Many experts believe that we are only getting started in the fields of speech recognition and natural language processing. What is the next big frontier or significant challenge in this field?

Speech recognition benefited from amazing progress of data-driven machine learning from using tools such as hidden Markov models and deep neural networks. Natural language processing is fairly broad. For machine translation, the progress is similar. In fact, machine translation benefited from many lessons and advances in speech recognition with a number of paradigm shifts switching form the traditional NLP technology to statistic machine translation to neural machine translation. On our human evaluation (a scale of 1 to 4), we looked at both Google and Microsoft MT. There is a very significant quality improvement using neural machine translation when both Microsoft and Google switched from statistical machine translation to neural machine translation in the spring of 2016, from 2.6% to better than 3.4%. However, unlike Microsoft’s switchboard speech transcription human parity milestone, machine translation will probably take some time to reach human quality, albeit it is close.

For general natural language understanding, it is still a fantastic research challenge. If general-purpose language understanding is a box shape, I’d think the current state of the art is shaped like the letter “T.” The modern search engine such as Google or Bing is broad but not very deep. There are many excellent domain-specific conversational bots that are deep, such as Microsoft’s AI-based Customer Support Agent that can answer deep technical questions. However, the domain coverage is not as broad as the web search engine. DeepMind’s AlphaGo is deep but narrow in the same sense if you compare it with the web search engine.

What do you think the next immediate computing paradigm shift will be?

AI is going to play a very important role in amplifying all vertical services. Breakthroughs in perception areas such as computer speech and computer vision will happen before breakthroughs in cognition such as reasoning and knowledge acquisition. Speech and vision technologies will enable natural multimodal interaction to provide differentiated values by taking deep advantage of personal data and knowledge.

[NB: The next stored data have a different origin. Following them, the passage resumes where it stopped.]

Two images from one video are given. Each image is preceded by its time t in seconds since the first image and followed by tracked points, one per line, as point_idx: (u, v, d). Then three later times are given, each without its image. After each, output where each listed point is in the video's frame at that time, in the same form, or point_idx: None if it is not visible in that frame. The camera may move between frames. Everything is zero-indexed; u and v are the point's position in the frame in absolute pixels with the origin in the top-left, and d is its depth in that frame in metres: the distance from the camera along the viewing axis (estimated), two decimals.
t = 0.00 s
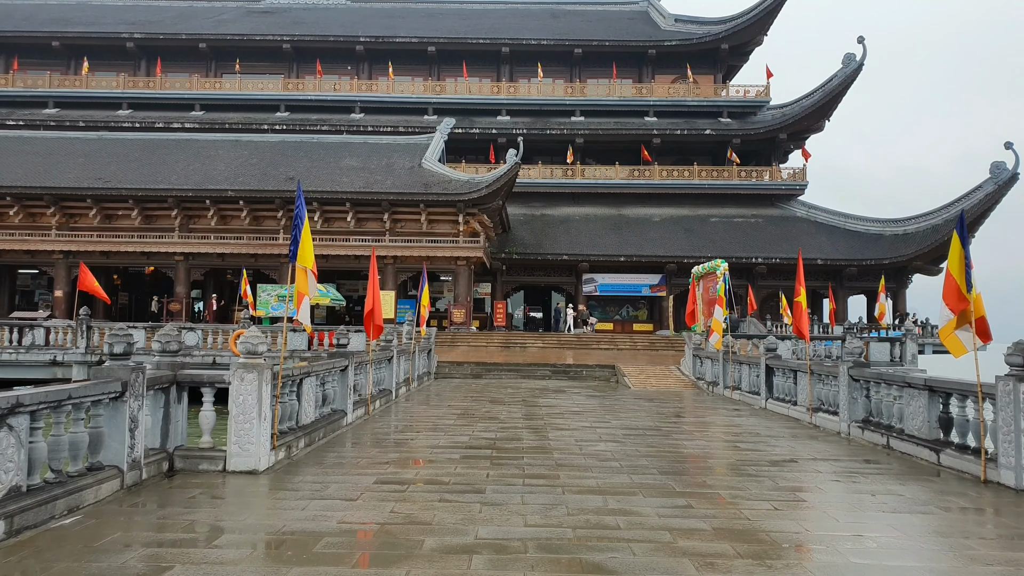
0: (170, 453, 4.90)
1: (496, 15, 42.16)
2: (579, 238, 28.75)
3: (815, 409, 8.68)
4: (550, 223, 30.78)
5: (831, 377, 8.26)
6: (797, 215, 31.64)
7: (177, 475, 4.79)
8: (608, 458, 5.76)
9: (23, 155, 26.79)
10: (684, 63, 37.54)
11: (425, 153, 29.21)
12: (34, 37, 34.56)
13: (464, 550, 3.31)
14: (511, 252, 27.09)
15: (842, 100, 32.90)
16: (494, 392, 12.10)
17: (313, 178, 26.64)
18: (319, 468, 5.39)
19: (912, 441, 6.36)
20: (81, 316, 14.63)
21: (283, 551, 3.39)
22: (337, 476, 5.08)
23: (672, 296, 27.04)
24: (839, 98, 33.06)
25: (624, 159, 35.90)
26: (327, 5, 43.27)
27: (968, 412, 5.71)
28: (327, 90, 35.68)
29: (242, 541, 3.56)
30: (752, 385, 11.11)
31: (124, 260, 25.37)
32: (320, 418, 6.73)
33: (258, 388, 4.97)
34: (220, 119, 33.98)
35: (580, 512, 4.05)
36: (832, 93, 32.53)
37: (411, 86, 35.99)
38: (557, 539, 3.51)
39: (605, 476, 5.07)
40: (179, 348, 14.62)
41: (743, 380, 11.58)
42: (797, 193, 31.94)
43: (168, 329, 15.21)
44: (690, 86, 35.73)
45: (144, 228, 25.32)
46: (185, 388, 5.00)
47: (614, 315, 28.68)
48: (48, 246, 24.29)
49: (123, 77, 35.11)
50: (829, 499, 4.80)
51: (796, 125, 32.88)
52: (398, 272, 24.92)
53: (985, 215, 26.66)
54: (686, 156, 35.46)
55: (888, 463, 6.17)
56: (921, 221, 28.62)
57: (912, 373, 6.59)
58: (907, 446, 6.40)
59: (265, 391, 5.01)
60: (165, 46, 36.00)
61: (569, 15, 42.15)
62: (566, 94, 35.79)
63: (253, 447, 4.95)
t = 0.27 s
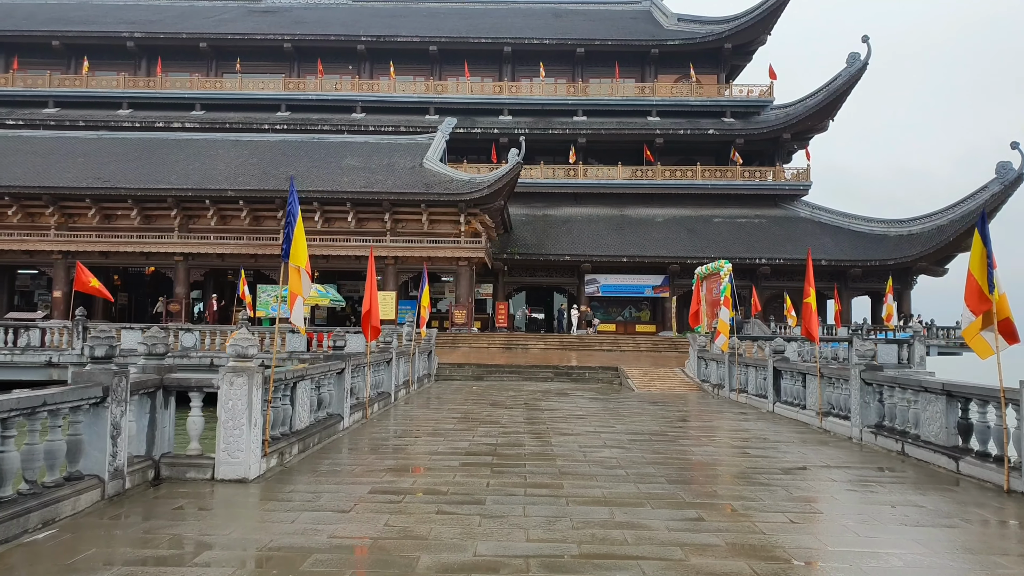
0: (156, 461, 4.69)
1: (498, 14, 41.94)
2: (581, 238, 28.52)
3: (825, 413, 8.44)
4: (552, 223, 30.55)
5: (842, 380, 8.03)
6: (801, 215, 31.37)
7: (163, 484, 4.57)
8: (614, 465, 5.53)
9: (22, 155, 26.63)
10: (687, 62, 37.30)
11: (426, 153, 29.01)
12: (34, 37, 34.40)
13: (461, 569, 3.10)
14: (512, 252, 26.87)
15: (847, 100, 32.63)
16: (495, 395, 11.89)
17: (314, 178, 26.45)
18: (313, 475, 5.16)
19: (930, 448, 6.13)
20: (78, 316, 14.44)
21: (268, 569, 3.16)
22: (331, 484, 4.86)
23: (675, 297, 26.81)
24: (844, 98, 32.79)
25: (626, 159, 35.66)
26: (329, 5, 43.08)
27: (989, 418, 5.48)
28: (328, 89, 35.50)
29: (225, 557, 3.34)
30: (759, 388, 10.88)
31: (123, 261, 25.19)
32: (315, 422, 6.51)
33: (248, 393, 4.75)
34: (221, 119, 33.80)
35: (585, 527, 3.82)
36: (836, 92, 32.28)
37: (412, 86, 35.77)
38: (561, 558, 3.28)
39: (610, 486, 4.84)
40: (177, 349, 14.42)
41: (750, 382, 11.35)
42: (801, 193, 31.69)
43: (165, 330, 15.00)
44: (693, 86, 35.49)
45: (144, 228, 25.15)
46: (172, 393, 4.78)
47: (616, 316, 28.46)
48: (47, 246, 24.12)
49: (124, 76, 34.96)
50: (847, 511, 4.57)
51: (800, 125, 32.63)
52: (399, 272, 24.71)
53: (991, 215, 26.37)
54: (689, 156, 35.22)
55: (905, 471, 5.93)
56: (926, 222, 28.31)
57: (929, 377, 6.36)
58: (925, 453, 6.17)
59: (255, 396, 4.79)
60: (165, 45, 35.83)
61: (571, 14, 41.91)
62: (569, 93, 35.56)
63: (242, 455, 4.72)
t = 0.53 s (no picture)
0: (139, 470, 4.47)
1: (499, 13, 41.68)
2: (583, 237, 28.30)
3: (834, 415, 8.23)
4: (554, 222, 30.32)
5: (853, 382, 7.80)
6: (804, 213, 31.11)
7: (147, 494, 4.36)
8: (618, 472, 5.31)
9: (21, 156, 26.46)
10: (689, 60, 37.04)
11: (427, 152, 28.81)
12: (33, 38, 34.24)
13: None
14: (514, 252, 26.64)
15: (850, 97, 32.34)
16: (496, 397, 11.68)
17: (314, 178, 26.26)
18: (304, 484, 4.94)
19: (947, 453, 5.90)
20: (74, 318, 14.25)
21: None
22: (321, 494, 4.65)
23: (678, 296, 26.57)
24: (847, 95, 32.49)
25: (628, 158, 35.43)
26: (329, 4, 42.89)
27: (1008, 421, 5.26)
28: (328, 89, 35.31)
29: None
30: (765, 389, 10.67)
31: (122, 262, 24.99)
32: (309, 427, 6.31)
33: (235, 398, 4.55)
34: (220, 119, 33.61)
35: (587, 541, 3.60)
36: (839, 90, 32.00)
37: (413, 85, 35.55)
38: None
39: (614, 494, 4.63)
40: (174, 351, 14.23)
41: (756, 383, 11.12)
42: (804, 191, 31.43)
43: (162, 332, 14.79)
44: (695, 83, 35.22)
45: (143, 229, 24.98)
46: (154, 398, 4.57)
47: (618, 316, 28.25)
48: (46, 247, 23.93)
49: (123, 77, 34.80)
50: (864, 521, 4.34)
51: (803, 122, 32.34)
52: (399, 273, 24.51)
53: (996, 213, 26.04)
54: (692, 154, 34.99)
55: (921, 477, 5.70)
56: (931, 219, 28.01)
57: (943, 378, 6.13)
58: (942, 458, 5.94)
59: (243, 401, 4.59)
60: (165, 46, 35.66)
61: (572, 12, 41.64)
62: (570, 92, 35.33)
63: (229, 462, 4.51)
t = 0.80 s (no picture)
0: (118, 475, 4.25)
1: (505, 11, 41.45)
2: (587, 237, 28.06)
3: (846, 419, 7.95)
4: (558, 222, 30.07)
5: (865, 385, 7.53)
6: (811, 214, 30.77)
7: (125, 501, 4.14)
8: (623, 479, 5.05)
9: (24, 152, 26.37)
10: (695, 59, 36.74)
11: (430, 150, 28.61)
12: (37, 34, 34.21)
13: None
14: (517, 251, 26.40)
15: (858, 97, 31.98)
16: (497, 398, 11.45)
17: (316, 176, 26.08)
18: (293, 490, 4.70)
19: (966, 461, 5.63)
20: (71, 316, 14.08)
21: None
22: (309, 501, 4.40)
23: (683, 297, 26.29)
24: (855, 95, 32.14)
25: (633, 158, 35.15)
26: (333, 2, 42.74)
27: None
28: (332, 87, 35.16)
29: None
30: (774, 392, 10.40)
31: (124, 260, 24.85)
32: (301, 429, 6.07)
33: (219, 400, 4.31)
34: (224, 116, 33.50)
35: (589, 556, 3.35)
36: (847, 90, 31.64)
37: (417, 83, 35.37)
38: None
39: (619, 504, 4.37)
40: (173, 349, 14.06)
41: (764, 386, 10.85)
42: (812, 192, 31.09)
43: (160, 330, 14.60)
44: (701, 83, 34.91)
45: (145, 226, 24.85)
46: (135, 400, 4.35)
47: (623, 316, 27.98)
48: (47, 244, 23.82)
49: (127, 74, 34.75)
50: (885, 535, 4.06)
51: (810, 122, 32.01)
52: (402, 272, 24.29)
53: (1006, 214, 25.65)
54: (697, 154, 34.69)
55: (940, 487, 5.42)
56: (940, 221, 27.61)
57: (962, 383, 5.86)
58: (960, 466, 5.68)
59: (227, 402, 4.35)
60: (169, 43, 35.57)
61: (578, 11, 41.38)
62: (575, 90, 35.07)
63: (212, 468, 4.28)
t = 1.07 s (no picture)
0: (95, 485, 4.02)
1: (506, 9, 41.17)
2: (590, 236, 27.81)
3: (859, 420, 7.69)
4: (561, 220, 29.81)
5: (880, 386, 7.25)
6: (816, 211, 30.45)
7: (103, 513, 3.91)
8: (629, 486, 4.80)
9: (23, 153, 26.21)
10: (698, 56, 36.42)
11: (432, 149, 28.39)
12: (37, 35, 34.07)
13: None
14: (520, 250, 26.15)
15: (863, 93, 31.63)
16: (499, 399, 11.22)
17: (317, 175, 25.88)
18: (283, 499, 4.47)
19: (990, 466, 5.35)
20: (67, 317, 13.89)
21: None
22: (298, 513, 4.15)
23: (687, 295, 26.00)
24: (860, 90, 31.79)
25: (636, 155, 34.87)
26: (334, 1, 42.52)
27: None
28: (333, 86, 34.94)
29: None
30: (783, 392, 10.15)
31: (124, 261, 24.64)
32: (293, 434, 5.85)
33: (204, 405, 4.08)
34: (225, 116, 33.31)
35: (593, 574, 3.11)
36: (852, 85, 31.30)
37: (418, 82, 35.13)
38: None
39: (626, 515, 4.13)
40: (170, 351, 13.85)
41: (772, 386, 10.58)
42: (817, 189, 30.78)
43: (157, 332, 14.38)
44: (704, 79, 34.61)
45: (144, 227, 24.67)
46: (114, 405, 4.12)
47: (627, 315, 27.72)
48: (46, 245, 23.62)
49: (127, 74, 34.57)
50: (913, 549, 3.79)
51: (815, 118, 31.68)
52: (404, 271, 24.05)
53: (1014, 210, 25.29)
54: (701, 152, 34.38)
55: (963, 493, 5.15)
56: (947, 217, 27.25)
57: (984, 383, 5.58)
58: (983, 470, 5.40)
59: (212, 407, 4.12)
60: (169, 43, 35.40)
61: (580, 8, 41.08)
62: (577, 88, 34.79)
63: (196, 478, 4.03)
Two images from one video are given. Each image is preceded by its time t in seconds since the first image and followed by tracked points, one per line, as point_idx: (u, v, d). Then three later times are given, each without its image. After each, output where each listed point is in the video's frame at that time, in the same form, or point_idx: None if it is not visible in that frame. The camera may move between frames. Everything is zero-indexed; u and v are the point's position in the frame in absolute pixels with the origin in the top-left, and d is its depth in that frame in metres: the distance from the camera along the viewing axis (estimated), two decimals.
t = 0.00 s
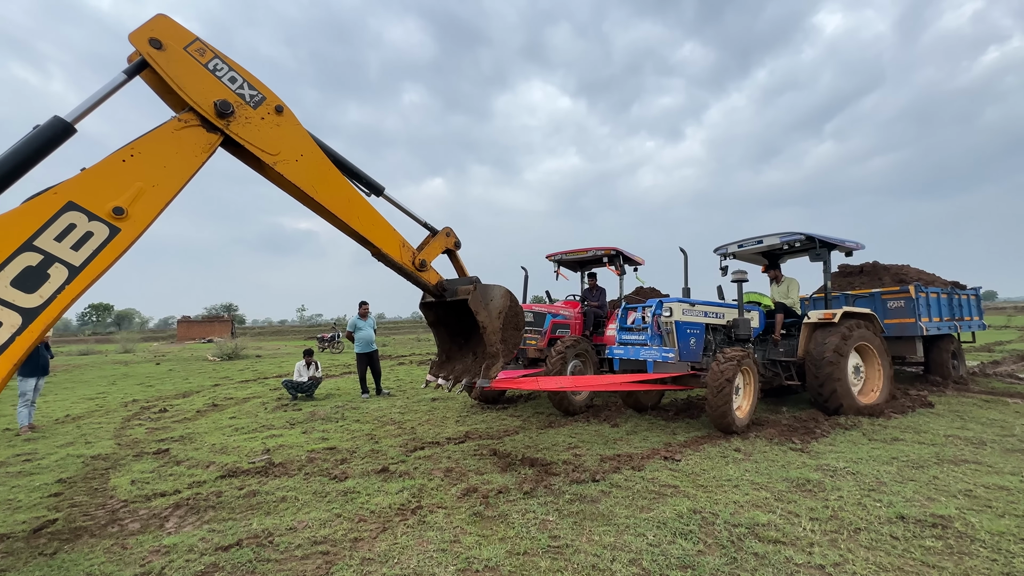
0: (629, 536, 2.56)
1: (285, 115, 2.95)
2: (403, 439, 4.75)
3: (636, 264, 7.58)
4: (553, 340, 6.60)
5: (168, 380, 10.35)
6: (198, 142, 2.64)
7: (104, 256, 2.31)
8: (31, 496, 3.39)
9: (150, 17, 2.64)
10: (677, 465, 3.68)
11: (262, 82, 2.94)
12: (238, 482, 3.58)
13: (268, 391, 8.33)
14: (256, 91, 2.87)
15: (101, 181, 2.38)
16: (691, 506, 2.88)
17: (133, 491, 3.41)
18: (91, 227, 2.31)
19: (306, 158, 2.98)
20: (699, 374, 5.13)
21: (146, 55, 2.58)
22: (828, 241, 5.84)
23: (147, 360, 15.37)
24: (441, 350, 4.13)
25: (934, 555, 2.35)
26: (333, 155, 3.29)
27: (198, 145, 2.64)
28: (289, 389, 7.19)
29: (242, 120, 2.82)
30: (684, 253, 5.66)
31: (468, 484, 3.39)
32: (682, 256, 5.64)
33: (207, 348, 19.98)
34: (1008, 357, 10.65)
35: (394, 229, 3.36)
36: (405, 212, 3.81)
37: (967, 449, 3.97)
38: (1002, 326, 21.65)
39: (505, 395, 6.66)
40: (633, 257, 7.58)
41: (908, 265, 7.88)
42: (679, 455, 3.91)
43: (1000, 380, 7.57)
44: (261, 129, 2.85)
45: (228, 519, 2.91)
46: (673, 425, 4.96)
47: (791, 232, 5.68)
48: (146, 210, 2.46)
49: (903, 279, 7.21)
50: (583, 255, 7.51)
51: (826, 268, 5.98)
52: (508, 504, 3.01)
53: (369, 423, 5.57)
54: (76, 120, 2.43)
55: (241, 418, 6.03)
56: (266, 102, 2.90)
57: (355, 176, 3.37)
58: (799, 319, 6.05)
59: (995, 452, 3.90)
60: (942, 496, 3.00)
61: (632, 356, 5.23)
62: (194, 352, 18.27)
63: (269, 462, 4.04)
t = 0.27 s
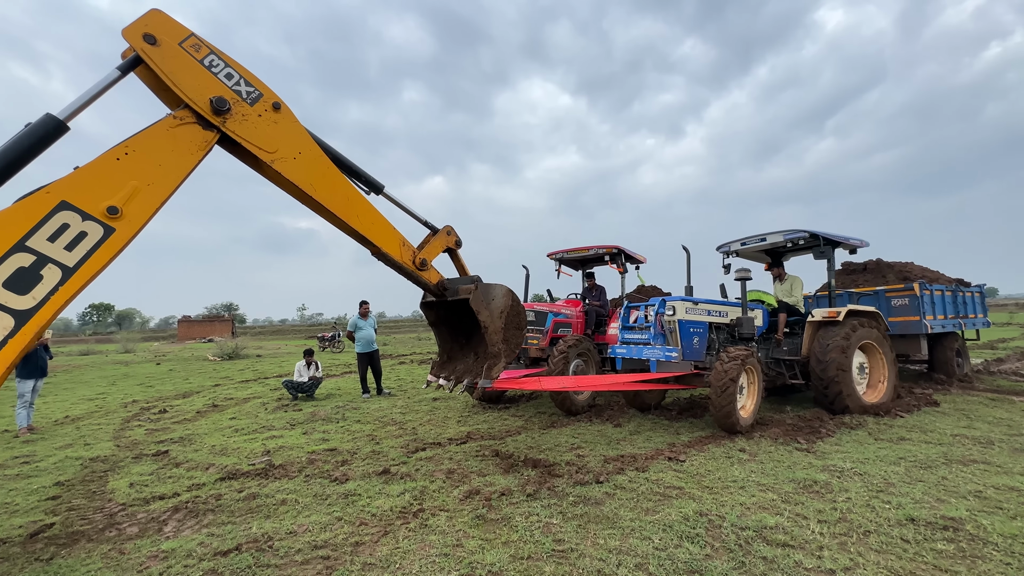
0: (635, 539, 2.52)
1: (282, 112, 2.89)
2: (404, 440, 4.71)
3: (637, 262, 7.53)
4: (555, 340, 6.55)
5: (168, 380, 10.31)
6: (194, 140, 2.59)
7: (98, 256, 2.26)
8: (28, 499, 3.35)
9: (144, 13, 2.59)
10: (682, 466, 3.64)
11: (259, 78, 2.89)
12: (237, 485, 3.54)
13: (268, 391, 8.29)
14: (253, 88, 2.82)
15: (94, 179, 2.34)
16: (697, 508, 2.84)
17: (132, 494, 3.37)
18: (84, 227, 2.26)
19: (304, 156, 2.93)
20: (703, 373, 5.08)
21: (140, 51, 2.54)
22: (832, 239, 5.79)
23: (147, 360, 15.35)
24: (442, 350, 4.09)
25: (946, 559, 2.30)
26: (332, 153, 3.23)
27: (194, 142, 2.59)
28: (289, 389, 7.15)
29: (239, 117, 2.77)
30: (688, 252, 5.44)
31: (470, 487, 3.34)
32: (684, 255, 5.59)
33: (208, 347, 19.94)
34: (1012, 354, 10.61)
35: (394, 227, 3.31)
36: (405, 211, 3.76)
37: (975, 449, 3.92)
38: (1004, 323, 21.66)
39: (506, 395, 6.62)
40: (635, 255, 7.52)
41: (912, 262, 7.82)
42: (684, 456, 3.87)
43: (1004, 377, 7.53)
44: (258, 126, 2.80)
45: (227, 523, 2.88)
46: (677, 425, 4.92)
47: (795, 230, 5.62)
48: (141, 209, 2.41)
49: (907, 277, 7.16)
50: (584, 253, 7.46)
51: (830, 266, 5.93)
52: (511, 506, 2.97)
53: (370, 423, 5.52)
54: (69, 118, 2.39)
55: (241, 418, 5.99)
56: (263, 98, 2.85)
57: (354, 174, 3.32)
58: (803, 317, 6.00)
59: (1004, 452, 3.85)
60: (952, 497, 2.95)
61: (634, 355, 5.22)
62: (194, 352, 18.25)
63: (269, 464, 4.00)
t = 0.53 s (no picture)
0: (637, 540, 2.48)
1: (276, 107, 2.84)
2: (402, 440, 4.66)
3: (636, 259, 7.48)
4: (554, 338, 6.51)
5: (164, 380, 10.25)
6: (185, 135, 2.53)
7: (87, 254, 2.22)
8: (20, 502, 3.29)
9: (133, 6, 2.54)
10: (683, 465, 3.60)
11: (251, 73, 2.84)
12: (233, 486, 3.49)
13: (265, 391, 8.24)
14: (245, 82, 2.77)
15: (82, 176, 2.29)
16: (699, 508, 2.80)
17: (126, 497, 3.32)
18: (72, 225, 2.21)
19: (298, 151, 2.88)
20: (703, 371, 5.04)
21: (128, 44, 2.48)
22: (832, 235, 5.75)
23: (144, 360, 15.27)
24: (439, 349, 4.04)
25: (952, 558, 2.27)
26: (327, 149, 3.18)
27: (185, 138, 2.54)
28: (286, 388, 7.10)
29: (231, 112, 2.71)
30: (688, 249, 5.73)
31: (469, 487, 3.30)
32: (684, 252, 5.56)
33: (205, 347, 19.86)
34: (1011, 350, 10.61)
35: (390, 224, 3.25)
36: (402, 208, 3.71)
37: (978, 446, 3.89)
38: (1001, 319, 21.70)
39: (505, 394, 6.58)
40: (634, 253, 7.48)
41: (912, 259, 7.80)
42: (685, 454, 3.83)
43: (1004, 374, 7.52)
44: (250, 121, 2.75)
45: (222, 526, 2.84)
46: (677, 423, 4.88)
47: (795, 226, 5.59)
48: (130, 206, 2.36)
49: (907, 273, 7.13)
50: (583, 251, 7.41)
51: (830, 263, 5.90)
52: (511, 507, 2.93)
53: (368, 423, 5.48)
54: (56, 113, 2.33)
55: (238, 419, 5.94)
56: (256, 93, 2.80)
57: (349, 170, 3.26)
58: (803, 314, 5.97)
59: (1007, 448, 3.82)
60: (956, 495, 2.92)
61: (634, 354, 5.17)
62: (192, 352, 18.18)
63: (266, 465, 3.95)
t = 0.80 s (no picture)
0: (633, 541, 2.44)
1: (264, 101, 2.77)
2: (396, 440, 4.61)
3: (632, 257, 7.45)
4: (549, 336, 6.47)
5: (156, 381, 10.14)
6: (170, 130, 2.46)
7: (67, 252, 2.15)
8: (3, 507, 3.22)
9: None
10: (679, 463, 3.57)
11: (239, 65, 2.77)
12: (223, 489, 3.43)
13: (258, 391, 8.15)
14: (233, 75, 2.70)
15: (62, 171, 2.22)
16: (697, 507, 2.77)
17: (112, 500, 3.25)
18: (51, 222, 2.15)
19: (288, 147, 2.81)
20: (699, 369, 5.02)
21: (110, 36, 2.41)
22: (827, 232, 5.74)
23: (135, 360, 15.11)
24: (434, 349, 3.98)
25: (952, 557, 2.24)
26: (318, 145, 3.11)
27: (170, 132, 2.47)
28: (279, 388, 7.02)
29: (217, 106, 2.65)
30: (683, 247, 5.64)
31: (464, 488, 3.25)
32: (679, 250, 5.54)
33: (197, 347, 19.69)
34: (1003, 346, 10.67)
35: (383, 221, 3.19)
36: (396, 205, 3.65)
37: (973, 442, 3.89)
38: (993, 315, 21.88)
39: (500, 393, 6.53)
40: (629, 250, 7.45)
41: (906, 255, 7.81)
42: (682, 453, 3.80)
43: (997, 369, 7.55)
44: (238, 115, 2.68)
45: (210, 530, 2.78)
46: (673, 421, 4.86)
47: (790, 223, 5.57)
48: (113, 202, 2.29)
49: (902, 270, 7.14)
50: (578, 248, 7.37)
51: (825, 259, 5.89)
52: (506, 508, 2.88)
53: (362, 423, 5.42)
54: (35, 105, 2.26)
55: (229, 419, 5.86)
56: (244, 87, 2.73)
57: (341, 166, 3.20)
58: (799, 311, 5.96)
59: (1002, 444, 3.82)
60: (954, 492, 2.90)
61: (630, 353, 5.10)
62: (184, 352, 18.02)
63: (256, 467, 3.89)
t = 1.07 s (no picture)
0: (628, 542, 2.40)
1: (250, 93, 2.68)
2: (388, 440, 4.54)
3: (625, 255, 7.43)
4: (543, 334, 6.43)
5: (143, 381, 9.98)
6: (151, 123, 2.38)
7: (41, 249, 2.07)
8: None
9: None
10: (674, 462, 3.54)
11: (223, 56, 2.68)
12: (208, 492, 3.35)
13: (247, 391, 8.04)
14: (217, 66, 2.62)
15: (36, 164, 2.13)
16: (692, 507, 2.73)
17: (93, 505, 3.17)
18: (25, 217, 2.06)
19: (275, 141, 2.73)
20: (694, 367, 5.00)
21: (87, 24, 2.32)
22: (820, 229, 5.74)
23: (122, 360, 14.89)
24: (428, 348, 3.93)
25: (948, 555, 2.22)
26: (307, 139, 3.03)
27: (151, 125, 2.38)
28: (268, 388, 6.92)
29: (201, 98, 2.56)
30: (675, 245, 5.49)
31: (456, 489, 3.20)
32: (673, 247, 5.51)
33: (186, 347, 19.46)
34: (991, 343, 10.79)
35: (374, 218, 3.11)
36: (387, 201, 3.57)
37: (966, 438, 3.89)
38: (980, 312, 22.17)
39: (493, 391, 6.48)
40: (622, 248, 7.42)
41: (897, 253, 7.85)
42: (676, 451, 3.77)
43: (986, 366, 7.62)
44: (223, 108, 2.59)
45: (194, 535, 2.71)
46: (667, 419, 4.83)
47: (784, 220, 5.56)
48: (90, 197, 2.21)
49: (893, 267, 7.18)
50: (571, 246, 7.33)
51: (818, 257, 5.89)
52: (498, 509, 2.83)
53: (352, 423, 5.35)
54: (8, 96, 2.18)
55: (218, 420, 5.77)
56: (229, 79, 2.64)
57: (331, 161, 3.12)
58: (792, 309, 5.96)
59: (994, 440, 3.82)
60: (948, 489, 2.89)
61: (625, 352, 5.19)
62: (173, 351, 17.80)
63: (244, 469, 3.81)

We recently introduced Project Prague. The difference between our new gesture engine vs. others is we moved away from template-based gesture recognition. With the introduction of our new gesture dictionary defined by finger position and movement, Project Prague created a similar paradigm shift to that of speech recognition, which moved away from the word-template approach to phoneme-based dictionary framework that offers unparalleled flexibility to deal with new words or new gesture pattern. I think microphone + camera will finally free people from being tethered to computing devices, which will enable the next immediate wave of ambient computing revolution.

Xuedong Huang is a Microsoft Technical Fellow in AI and Research and is the company’s Chief Speech Scientist. As the head of Microsoft’s spoken language initiatives, he played an instrumental role in developing many high-profile speech products including Cortana, Microsoft Translator, Microsoft Cognitive Services and Cognitive Toolkit (CNTK), and other AI technologies used in Microsoft Office, Windows and Azure.

His honors include being selected as Asian American Engineer of the Year (2011) and Wired's “Next List 2016: 25 Geniuses Who Are Creating the Future of Business.” Huang holds over 100 patents and has published more than 100 scientific papers and two books. In 2016 he was named an ACM Fellow for contributions to spoken language processing.